▶ _Your assignment_
In the records that follow, find the line with "parked vehicle, located at detection(97, 121, 180, 173)"; from there, retype every line exactly through the line with "concrete power pole, located", which also belongs to the answer.

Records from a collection
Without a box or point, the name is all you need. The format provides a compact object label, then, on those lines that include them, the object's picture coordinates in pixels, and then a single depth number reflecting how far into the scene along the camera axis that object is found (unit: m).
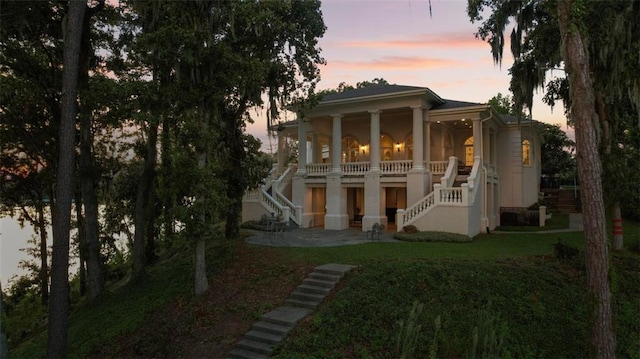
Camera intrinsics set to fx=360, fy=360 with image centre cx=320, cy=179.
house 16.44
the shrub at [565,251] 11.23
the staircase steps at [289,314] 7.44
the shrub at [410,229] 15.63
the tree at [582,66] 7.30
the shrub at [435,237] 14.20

...

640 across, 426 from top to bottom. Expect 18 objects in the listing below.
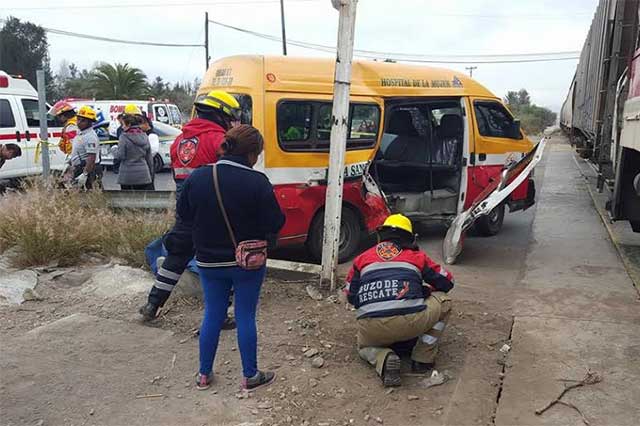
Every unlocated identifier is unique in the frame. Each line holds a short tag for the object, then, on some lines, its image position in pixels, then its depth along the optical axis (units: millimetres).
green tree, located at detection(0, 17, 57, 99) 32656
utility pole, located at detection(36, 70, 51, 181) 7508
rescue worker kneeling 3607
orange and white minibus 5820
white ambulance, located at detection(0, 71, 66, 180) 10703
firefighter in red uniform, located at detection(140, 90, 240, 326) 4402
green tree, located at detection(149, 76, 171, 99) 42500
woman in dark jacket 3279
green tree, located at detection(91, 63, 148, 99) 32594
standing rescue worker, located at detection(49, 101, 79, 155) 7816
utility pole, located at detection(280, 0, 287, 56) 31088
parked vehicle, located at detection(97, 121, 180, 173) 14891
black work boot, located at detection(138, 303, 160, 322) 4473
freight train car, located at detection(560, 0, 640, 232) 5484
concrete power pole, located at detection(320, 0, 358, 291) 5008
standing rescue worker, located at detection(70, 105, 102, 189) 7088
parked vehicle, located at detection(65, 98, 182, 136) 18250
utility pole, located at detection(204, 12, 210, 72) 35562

▶ _Expected answer_
parked vehicle, located at detection(97, 121, 180, 173) 14891
black work boot, located at detection(138, 303, 160, 322) 4473
freight train car, located at detection(560, 0, 640, 232) 5484
concrete power pole, located at detection(320, 0, 358, 291) 5008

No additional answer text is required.